Trump, the labor leader said, says he wants to bring jobs back to America as he pointed out that Trump-branded products are manufactured in at least 12 counties outside the United States.

“He’s made his fortune outsourcing jobs,” Trumka said. “He even taught people how to outsource at Trump University before it failed.

“You just cannot believe Trump on anything about trade,” he continued. “He claims he’s for working people but everything he’s done, everything he represents, every business decision he’s made, tells us otherwise.”

Trump also believes wages are too high, supports right-to-work laws and is attempting to break the union at one of his hotels in Las Vegas, Trumka continued.

Democratic nominee Hillary Clinton “knows that America’s already great because of your hard work, because of your values, because of your integrity,” he said. “She wants to rewrite the rules of the economy so that working people will win and not just billionaires.”

Where Clinton’s economic plan would create 10 million jobs according to the financial analytics firms Moody’s, Trump’s would cost 3.5 million jobs, he said.

“He’s built a business model that’s all about ripping people off instead of lifting them up. That’s who he is,” Trumka said.

Ryan emphasized contractors’ accusations that Trump paid they less than what he agreed to in their contracts with his company.

“That has happened thousands of times. … There are contractors that went out of business. Workers that didn’t get paid,” he said. “How many businessmen do you know that have 3,500 lawsuits against them?”

Clinton’s jobs plan will give Americans the opportunity to make a living wage and raise their families in safe communities with quality schools, while the GOP offers “the same old Republican tax cutting for the top,” state Senate Minority Leader Joe Schiavoni, D-33 Boardman, said.

“Here in the Mahoning Valley, we like people that tell it like it is, but more importantly, we recognize actions speak louder than words. And when you look at the actions of Donald Trump, it speaks louder than the words he’ll say today,” he said.

In addition to stiffing contractors, Schiavoni said, Trump cheered for the collapse of the housing market so people would lose their homes, allowing him to buy their properties “on the cheap.”

John Williams of Lisbon, one of the Trump supporters holding up signs across from the Mahoning Democratic tent, called Trump “the only possibility we have of pulling ourselves out of this Democratic hole that they’ve dug for us in the last 50 years.”
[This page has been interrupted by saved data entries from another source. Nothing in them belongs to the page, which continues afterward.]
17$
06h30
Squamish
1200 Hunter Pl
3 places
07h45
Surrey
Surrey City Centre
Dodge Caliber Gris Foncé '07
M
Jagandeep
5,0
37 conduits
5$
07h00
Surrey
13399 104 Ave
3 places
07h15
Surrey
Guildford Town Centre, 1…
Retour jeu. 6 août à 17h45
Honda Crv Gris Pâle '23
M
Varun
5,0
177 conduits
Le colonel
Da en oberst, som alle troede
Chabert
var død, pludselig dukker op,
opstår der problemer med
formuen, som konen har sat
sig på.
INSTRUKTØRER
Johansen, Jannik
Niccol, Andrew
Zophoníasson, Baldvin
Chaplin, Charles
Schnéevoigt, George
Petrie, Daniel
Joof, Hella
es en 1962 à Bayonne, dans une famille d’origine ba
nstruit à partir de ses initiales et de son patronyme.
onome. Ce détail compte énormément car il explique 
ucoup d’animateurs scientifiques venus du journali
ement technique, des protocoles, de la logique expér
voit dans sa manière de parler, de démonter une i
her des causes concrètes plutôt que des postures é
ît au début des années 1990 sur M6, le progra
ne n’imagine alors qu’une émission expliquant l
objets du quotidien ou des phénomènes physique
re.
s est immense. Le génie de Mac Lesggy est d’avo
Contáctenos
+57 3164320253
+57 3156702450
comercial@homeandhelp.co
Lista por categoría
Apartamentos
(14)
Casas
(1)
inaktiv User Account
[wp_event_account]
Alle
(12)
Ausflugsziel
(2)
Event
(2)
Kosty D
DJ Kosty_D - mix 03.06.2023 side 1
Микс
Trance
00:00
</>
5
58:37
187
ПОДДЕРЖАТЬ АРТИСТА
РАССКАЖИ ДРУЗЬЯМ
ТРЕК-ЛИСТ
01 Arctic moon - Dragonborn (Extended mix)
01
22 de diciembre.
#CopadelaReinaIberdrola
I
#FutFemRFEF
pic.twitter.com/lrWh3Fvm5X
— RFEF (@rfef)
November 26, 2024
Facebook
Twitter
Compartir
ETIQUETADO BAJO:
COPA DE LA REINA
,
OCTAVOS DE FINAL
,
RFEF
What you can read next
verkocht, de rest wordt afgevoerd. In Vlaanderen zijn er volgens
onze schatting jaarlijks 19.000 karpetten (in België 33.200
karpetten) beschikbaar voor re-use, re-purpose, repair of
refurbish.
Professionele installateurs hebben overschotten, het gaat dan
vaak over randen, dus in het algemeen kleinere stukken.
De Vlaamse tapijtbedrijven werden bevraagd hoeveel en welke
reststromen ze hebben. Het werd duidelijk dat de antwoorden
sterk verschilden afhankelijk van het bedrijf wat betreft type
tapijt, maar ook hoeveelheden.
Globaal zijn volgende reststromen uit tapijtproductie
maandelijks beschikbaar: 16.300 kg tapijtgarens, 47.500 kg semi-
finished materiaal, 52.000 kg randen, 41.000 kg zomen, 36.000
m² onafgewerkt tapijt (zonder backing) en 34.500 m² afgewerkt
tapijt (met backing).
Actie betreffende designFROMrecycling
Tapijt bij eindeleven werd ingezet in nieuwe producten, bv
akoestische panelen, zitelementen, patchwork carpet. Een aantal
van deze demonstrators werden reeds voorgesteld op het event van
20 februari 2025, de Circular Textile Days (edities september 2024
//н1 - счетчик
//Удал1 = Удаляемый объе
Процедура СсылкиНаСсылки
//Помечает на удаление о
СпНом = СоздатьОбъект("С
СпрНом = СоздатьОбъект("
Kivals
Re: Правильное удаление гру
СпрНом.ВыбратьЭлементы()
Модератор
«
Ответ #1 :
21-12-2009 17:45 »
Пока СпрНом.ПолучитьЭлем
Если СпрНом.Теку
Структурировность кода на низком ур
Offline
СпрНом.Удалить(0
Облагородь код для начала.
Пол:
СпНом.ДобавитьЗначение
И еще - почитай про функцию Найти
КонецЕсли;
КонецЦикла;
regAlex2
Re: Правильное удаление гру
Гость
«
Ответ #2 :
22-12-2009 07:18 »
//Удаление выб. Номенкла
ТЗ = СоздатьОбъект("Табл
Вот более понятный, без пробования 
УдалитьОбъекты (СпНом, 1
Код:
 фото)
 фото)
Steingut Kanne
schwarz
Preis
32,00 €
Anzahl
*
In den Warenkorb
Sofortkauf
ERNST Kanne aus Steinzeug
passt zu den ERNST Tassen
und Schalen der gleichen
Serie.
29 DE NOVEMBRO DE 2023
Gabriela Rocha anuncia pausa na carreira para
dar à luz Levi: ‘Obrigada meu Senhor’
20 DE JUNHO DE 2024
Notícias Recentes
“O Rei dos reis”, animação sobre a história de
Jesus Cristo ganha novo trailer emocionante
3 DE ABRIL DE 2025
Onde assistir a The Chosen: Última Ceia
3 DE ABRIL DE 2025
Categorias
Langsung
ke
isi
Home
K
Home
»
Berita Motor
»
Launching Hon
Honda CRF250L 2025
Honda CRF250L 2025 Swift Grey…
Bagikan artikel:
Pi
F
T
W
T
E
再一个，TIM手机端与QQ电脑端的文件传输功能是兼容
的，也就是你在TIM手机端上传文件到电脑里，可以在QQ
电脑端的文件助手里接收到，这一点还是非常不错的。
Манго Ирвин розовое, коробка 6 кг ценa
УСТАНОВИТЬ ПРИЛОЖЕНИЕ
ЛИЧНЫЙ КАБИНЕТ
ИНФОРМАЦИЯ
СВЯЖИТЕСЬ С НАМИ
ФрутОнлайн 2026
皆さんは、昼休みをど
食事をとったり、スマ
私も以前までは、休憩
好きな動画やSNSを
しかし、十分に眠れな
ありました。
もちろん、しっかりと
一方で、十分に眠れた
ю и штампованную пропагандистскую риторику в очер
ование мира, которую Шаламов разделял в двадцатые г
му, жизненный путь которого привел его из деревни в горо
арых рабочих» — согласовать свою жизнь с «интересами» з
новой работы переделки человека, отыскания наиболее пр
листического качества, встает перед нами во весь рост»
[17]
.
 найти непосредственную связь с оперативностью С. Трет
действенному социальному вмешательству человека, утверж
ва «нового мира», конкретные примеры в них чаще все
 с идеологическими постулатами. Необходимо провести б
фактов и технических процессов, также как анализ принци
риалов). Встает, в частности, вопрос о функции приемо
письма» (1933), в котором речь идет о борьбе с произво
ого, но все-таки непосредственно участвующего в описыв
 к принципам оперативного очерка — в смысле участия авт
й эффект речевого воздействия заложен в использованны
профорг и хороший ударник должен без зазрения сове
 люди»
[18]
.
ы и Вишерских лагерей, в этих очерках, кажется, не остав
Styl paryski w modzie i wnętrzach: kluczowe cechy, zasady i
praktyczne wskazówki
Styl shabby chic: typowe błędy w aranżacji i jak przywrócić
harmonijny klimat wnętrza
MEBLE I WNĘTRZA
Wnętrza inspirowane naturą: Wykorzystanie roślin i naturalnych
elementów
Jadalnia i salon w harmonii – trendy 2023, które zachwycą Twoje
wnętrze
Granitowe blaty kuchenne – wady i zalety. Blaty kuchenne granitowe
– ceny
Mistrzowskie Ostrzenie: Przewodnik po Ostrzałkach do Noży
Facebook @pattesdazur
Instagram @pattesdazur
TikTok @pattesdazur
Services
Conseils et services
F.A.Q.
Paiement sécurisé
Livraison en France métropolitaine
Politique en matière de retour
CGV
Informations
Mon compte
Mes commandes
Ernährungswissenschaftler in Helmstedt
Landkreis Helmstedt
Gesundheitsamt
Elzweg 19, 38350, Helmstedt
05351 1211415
Williams, who said he has been involved with manufacturing since the 1970s, blamed President Jimmy Carter for failing to impose tariffs on imported steel. “That’s when the slide of the steel industry started,” he said.

Trump has tapped into American workers’ “anger and frustration” but his solutions “would double down on the policies that got us here,” Trumka said. “He doesn’t have any sensitivity or notion of how to take care of or how to help working people,” he added.

AFL-CIO has more some 3,750 volunteers in Ohio who will make more than one million phone calls throughout the state and knock on 200,000 doors. Members will receive mailers every week until Election Day. “It’ll be our most concentrated effort,” he said.